Repercussões também afetaram o Benfica
O FC Porto não foi a única equipa a ser diretamente afetada pelas decisões na Bulgária. Com as sanções a Levski e CSKA, a participação nas provas europeias no ano seguinte teve de ser ajustada. O terceiro classificado do campeonato, o atual Botev Plovdiv, foi para a Taça dos Campeões Europeus, enquanto a Taça das Taças ficou sem representante.
A ausência de uma equipa búlgara, aliada à suspensão aplicada aos clubes ingleses na sequência da tragédia de Heysel, fez com que houvesse apenas 31 equipas na primeira eliminatória. Uma equipa ficaria isenta, com apuramento garantido para a segunda ronda, e o brinde saiu ao Benfica.
As decisões do Partido Comunista búlgaro começaram a ser postas em causa com o desenrolar da temporada, sobretudo com o aproximar do Mundial do México. Passar uma boa imagem era fundamental e, com seis meses decorridos, os jogadores viram os seus castigos reduzidos e voltaram à atividade. Os nomes dos clubes e os títulos conquistados só foram recuperados a 10 de novembro de 1989.
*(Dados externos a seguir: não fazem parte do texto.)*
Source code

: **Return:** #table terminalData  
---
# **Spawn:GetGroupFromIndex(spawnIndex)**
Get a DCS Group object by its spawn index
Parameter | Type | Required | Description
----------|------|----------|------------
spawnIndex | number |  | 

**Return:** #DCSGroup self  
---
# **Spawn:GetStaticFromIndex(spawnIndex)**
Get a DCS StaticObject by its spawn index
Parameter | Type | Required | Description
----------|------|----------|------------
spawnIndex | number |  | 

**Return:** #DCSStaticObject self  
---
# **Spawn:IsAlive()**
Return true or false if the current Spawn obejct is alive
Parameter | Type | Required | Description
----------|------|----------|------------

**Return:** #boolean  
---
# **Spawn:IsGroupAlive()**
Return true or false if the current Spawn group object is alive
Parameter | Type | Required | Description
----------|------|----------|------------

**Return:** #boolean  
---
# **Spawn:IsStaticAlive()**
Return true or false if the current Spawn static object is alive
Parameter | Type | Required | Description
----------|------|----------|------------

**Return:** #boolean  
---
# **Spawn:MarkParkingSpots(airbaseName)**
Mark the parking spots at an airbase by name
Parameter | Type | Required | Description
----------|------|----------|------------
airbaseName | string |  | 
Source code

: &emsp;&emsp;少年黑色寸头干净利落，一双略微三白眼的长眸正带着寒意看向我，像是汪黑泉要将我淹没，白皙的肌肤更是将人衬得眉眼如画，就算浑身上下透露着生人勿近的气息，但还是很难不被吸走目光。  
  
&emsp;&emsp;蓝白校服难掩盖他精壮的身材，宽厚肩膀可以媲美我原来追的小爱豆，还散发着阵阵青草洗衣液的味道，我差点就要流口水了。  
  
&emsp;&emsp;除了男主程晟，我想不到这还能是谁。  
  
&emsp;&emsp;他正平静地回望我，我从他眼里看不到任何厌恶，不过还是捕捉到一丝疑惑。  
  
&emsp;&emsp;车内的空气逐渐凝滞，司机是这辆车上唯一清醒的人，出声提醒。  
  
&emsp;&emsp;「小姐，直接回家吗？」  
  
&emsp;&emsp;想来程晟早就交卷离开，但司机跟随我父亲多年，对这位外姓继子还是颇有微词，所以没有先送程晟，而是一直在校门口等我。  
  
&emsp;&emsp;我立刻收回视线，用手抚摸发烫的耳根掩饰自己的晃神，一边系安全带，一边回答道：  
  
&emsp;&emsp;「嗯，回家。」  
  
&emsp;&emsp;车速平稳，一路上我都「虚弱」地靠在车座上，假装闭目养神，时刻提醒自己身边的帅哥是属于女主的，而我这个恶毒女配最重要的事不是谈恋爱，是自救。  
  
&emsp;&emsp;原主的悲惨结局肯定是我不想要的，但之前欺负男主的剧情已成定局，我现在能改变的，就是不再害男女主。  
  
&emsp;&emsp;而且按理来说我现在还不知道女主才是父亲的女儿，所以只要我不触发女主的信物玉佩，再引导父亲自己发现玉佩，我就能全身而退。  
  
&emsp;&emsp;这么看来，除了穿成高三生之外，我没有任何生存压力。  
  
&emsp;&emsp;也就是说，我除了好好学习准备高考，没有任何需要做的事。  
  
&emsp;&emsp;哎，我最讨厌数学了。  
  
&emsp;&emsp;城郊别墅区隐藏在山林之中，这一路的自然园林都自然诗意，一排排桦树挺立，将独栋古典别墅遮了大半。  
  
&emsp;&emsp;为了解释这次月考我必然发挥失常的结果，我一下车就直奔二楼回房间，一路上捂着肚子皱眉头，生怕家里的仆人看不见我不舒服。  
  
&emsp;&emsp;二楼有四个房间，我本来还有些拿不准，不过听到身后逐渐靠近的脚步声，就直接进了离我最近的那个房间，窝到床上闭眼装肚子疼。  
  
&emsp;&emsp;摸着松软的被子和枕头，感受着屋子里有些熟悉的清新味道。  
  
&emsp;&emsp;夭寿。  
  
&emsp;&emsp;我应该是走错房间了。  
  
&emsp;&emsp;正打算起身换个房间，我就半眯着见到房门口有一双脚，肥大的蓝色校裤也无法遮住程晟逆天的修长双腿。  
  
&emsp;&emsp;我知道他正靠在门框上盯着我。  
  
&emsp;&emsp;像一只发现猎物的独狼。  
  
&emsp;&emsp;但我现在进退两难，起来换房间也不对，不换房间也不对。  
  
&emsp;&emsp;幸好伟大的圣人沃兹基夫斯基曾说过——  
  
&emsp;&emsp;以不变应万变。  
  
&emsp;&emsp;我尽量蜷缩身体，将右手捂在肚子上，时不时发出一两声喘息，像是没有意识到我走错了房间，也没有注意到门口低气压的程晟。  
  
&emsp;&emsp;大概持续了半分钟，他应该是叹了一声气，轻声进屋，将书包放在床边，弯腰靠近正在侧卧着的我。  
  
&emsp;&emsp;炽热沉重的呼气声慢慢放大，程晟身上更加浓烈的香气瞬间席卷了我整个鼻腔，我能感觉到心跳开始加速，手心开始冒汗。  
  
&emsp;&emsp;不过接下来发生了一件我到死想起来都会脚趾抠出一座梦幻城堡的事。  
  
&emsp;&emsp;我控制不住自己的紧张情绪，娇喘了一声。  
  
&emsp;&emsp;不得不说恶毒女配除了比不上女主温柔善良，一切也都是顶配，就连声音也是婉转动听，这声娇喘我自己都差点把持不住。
«É um jogo de má memória para mim. Continuo sem ter a certeza se o Slaskov usou a mão, mas depois disso tudo correu mal e a tensão foi enorme. Acho que o meu único grande erro foi não ter expulsado o Mihaylov», disse o árbitro anos mais tarde.
Influência no futebol português
O FC Porto ficou sem dois reforços e o Benfica ficou isento na Taça das Taças mas a ligação entre a final de 1985 e o campeonato português foi crescendo com o passar dos anos.
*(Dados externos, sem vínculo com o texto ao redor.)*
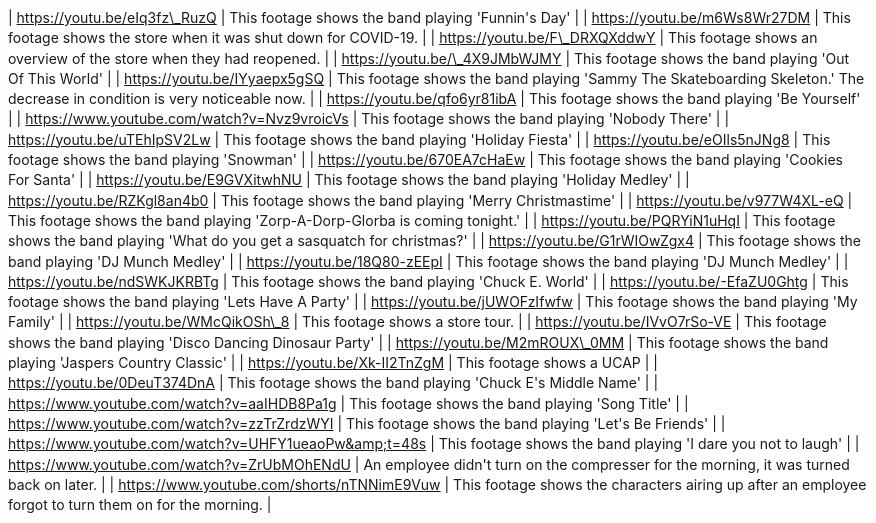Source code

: | https://youtu.be/eIq3fz\_RuzQ                          | This footage shows the band playing 'Funnin's Day'                                                                                          |
| https://youtu.be/m6Ws8Wr27DM                           | This footage shows the store when it was shut down for COVID-19.                                                                            |
| https://youtu.be/F\_DRXQXddwY                          | This footage shows an overview of the store when they had reopened.                                                                         |
| https://youtu.be/\_4X9JMbWJMY                          | This footage shows the band playing 'Out Of This World'                                                                                     |
| https://youtu.be/IYyaepx5gSQ                           | This footage shows the band playing 'Sammy The Skateboarding Skeleton.' The decrease in condition is very noticeable now.                   |
| https://youtu.be/qfo6yr81ibA                           | This footage shows the band playing 'Be Yourself'                                                                                           |
| https://www.youtube.com/watch?v=Nvz9vroicVs            | This footage shows the band playing 'Nobody There'                                                                                          |
| https://youtu.be/uTEhIpSV2Lw                           | This footage shows the band playing 'Holiday Fiesta'                                                                                        |
| https://youtu.be/eOIls5nJNg8                           | This footage shows the band playing 'Snowman'                                                                                               |
| https://youtu.be/670EA7cHaEw                           | This footage shows the band playing 'Cookies For Santa'                                                                                     |
| https://youtu.be/E9GVXitwhNU                           | This footage shows the band playing 'Holiday Medley'                                                                                        |
| https://youtu.be/RZKgl8an4b0                           | This footage shows the band playing 'Merry Christmastime'                                                                                   |
| https://youtu.be/v977W4XL-eQ                           | This footage shows the band playing 'Zorp-A-Dorp-Glorba is coming tonight.'                                                                 |
| https://youtu.be/PQRYiN1uHqI                           | This footage shows the band playing 'What do you get a sasquatch for christmas?'                                                            |
| https://youtu.be/G1rWIOwZgx4                           | This footage shows the band playing 'DJ Munch Medley'                                                                                       |
| https://youtu.be/18Q80-zEEpI                           | This footage shows the band playing 'DJ Munch Medley'                                                                                       |
| https://youtu.be/ndSWKJKRBTg                           | This footage shows the band playing 'Chuck E. World'                                                                                        |
| https://youtu.be/-EfaZU0Ghtg                           | This footage shows the band playing 'Lets Have A Party'                                                                                     |
| https://youtu.be/jUWOFzIfwfw                           | This footage shows the band playing 'My Family'                                                                                             |
| https://youtu.be/WMcQikOSh\_8                          | This footage shows a store tour.                                                                                                            |
| https://youtu.be/IVvO7rSo-VE                           | This footage shows the band playing 'Disco Dancing Dinosaur Party'                                                                          |
| https://youtu.be/M2mROUX\_0MM                          | This footage shows the band playing 'Jaspers Country Classic'                                                                               |
| https://youtu.be/Xk-II2TnZgM                           | This footage shows a UCAP                                                                                                                   |
| https://youtu.be/0DeuT374DnA                           | This footage shows the band playing 'Chuck E's Middle Name'                                                                                 |
| https://www.youtube.com/watch?v=aaIHDB8Pa1g            | This footage shows the band playing 'Song Title'                                                                                            |
| https://www.youtube.com/watch?v=zzTrZrdzWYI            | This footage shows the band playing 'Let's Be Friends'                                                                                      |
| https://www.youtube.com/watch?v=UHFY1ueaoPw&amp;t=48s  | This footage shows the band playing 'I dare you not to laugh'                                                                               |
| https://www.youtube.com/watch?v=ZrUbMOhENdU            | An employee didn't turn on the compresser for the morning, it was turned back on later.                                                     |
| https://www.youtube.com/shorts/nTNNimE9Vuw             | This footage shows the characters airing up after an employee forgot to turn them on for the morning.                                       |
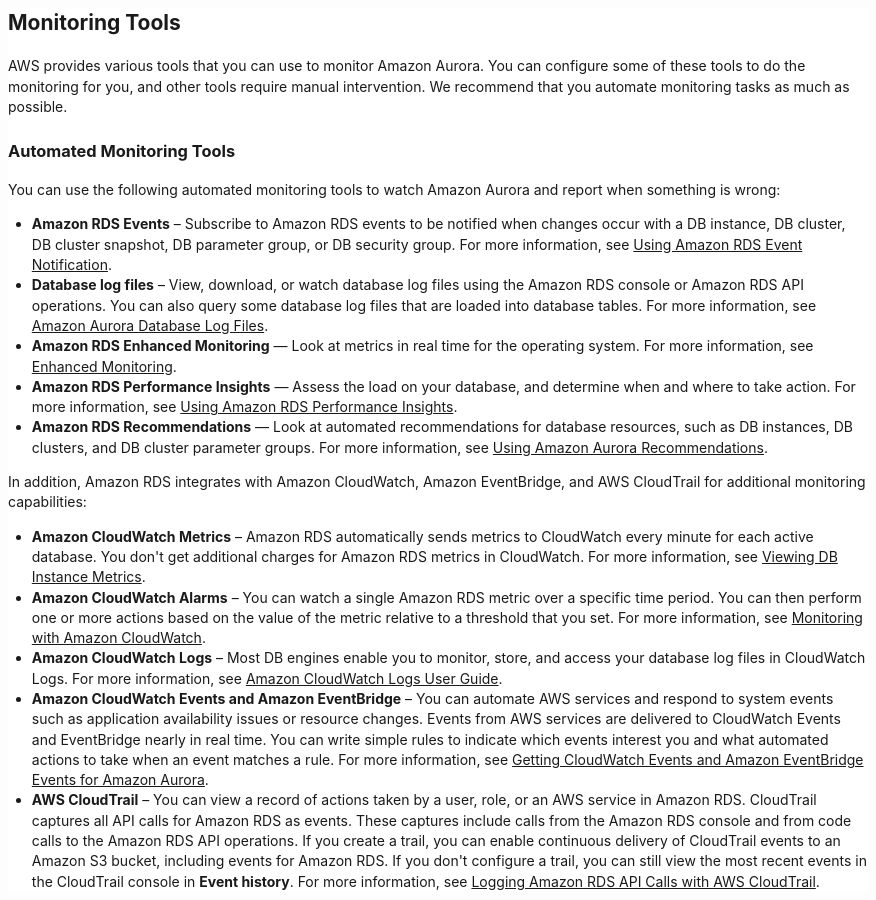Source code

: ## Monitoring Tools<a name="monitoring_automated_manual"></a>

AWS provides various tools that you can use to monitor Amazon Aurora\. You can configure some of these tools to do the monitoring for you, and other tools require manual intervention\. We recommend that you automate monitoring tasks as much as possible\.

### Automated Monitoring Tools<a name="monitoring_automated_tools"></a>

You can use the following automated monitoring tools to watch Amazon Aurora and report when something is wrong:
+ **Amazon RDS Events** – Subscribe to Amazon RDS events to be notified when changes occur with a DB instance, DB cluster, DB cluster snapshot, DB parameter group, or DB security group\. For more information, see [Using Amazon RDS Event Notification](USER_Events.md)\.
+ **Database log files** – View, download, or watch database log files using the Amazon RDS console or Amazon RDS API operations\. You can also query some database log files that are loaded into database tables\. For more information, see [Amazon Aurora Database Log Files](USER_LogAccess.md)\.
+ **Amazon RDS Enhanced Monitoring** — Look at metrics in real time for the operating system\. For more information, see [Enhanced Monitoring](USER_Monitoring.OS.md)\.
+ **Amazon RDS Performance Insights** — Assess the load on your database, and determine when and where to take action\. For more information, see [Using Amazon RDS Performance Insights](USER_PerfInsights.md)\.
+ **Amazon RDS Recommendations** — Look at automated recommendations for database resources, such as DB instances, DB clusters, and DB cluster parameter groups\. For more information, see [Using Amazon Aurora Recommendations](USER_Recommendations.md)\.

In addition, Amazon RDS integrates with Amazon CloudWatch, Amazon EventBridge, and AWS CloudTrail for additional monitoring capabilities:
+ **Amazon CloudWatch Metrics** – Amazon RDS automatically sends metrics to CloudWatch every minute for each active database\. You don't get additional charges for Amazon RDS metrics in CloudWatch\. For more information, see [Viewing DB Instance Metrics](#USER_Monitoring)\.
+ **Amazon CloudWatch Alarms** – You can watch a single Amazon RDS metric over a specific time period\. You can then perform one or more actions based on the value of the metric relative to a threshold that you set\. For more information, see [Monitoring with Amazon CloudWatch](#monitoring-cloudwatch)\.
+ **Amazon CloudWatch Logs** – Most DB engines enable you to monitor, store, and access your database log files in CloudWatch Logs\. For more information, see [Amazon CloudWatch Logs User Guide](https://docs.aws.amazon.com/AmazonCloudWatch/latest/logs/)\.
+ **Amazon CloudWatch Events and Amazon EventBridge** – You can automate AWS services and respond to system events such as application availability issues or resource changes\. Events from AWS services are delivered to CloudWatch Events and EventBridge nearly in real time\. You can write simple rules to indicate which events interest you and what automated actions to take when an event matches a rule\. For more information, see [Getting CloudWatch Events and Amazon EventBridge Events for Amazon Aurora](rds-cloud-watch-events.md)\.
+ **AWS CloudTrail** – You can view a record of actions taken by a user, role, or an AWS service in Amazon RDS\. CloudTrail captures all API calls for Amazon RDS as events\. These captures include calls from the Amazon RDS console and from code calls to the Amazon RDS API operations\. If you create a trail, you can enable continuous delivery of CloudTrail events to an Amazon S3 bucket, including events for Amazon RDS\. If you don't configure a trail, you can still view the most recent events in the CloudTrail console in **Event history**\. For more information, see [Logging Amazon RDS API Calls with AWS CloudTrail](logging-using-cloudtrail.md)\.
Dos 26 jogadores que disputaram o jogo, dez acabaram por alinhar por equipas portuguesas. Do lado do CSKA, Krasimir Besinksi (Portimonense), Radoslav Zdravkov (Chaves, Sp. Braga, P. Ferreira e Felgueiras), Iliya Voynov (Portimonense, Estoril e Estrela da Amadora), Georgi Slavkov (Chaves) e Lachezar Tanev (Chaves); do lado do Levski, Borislav Mihaylov (Belenenses), Antoni Zdravkov (Marítimo, Nacional e Benfica e Castelo Branco) e Petar Petrov (Beira-Mar).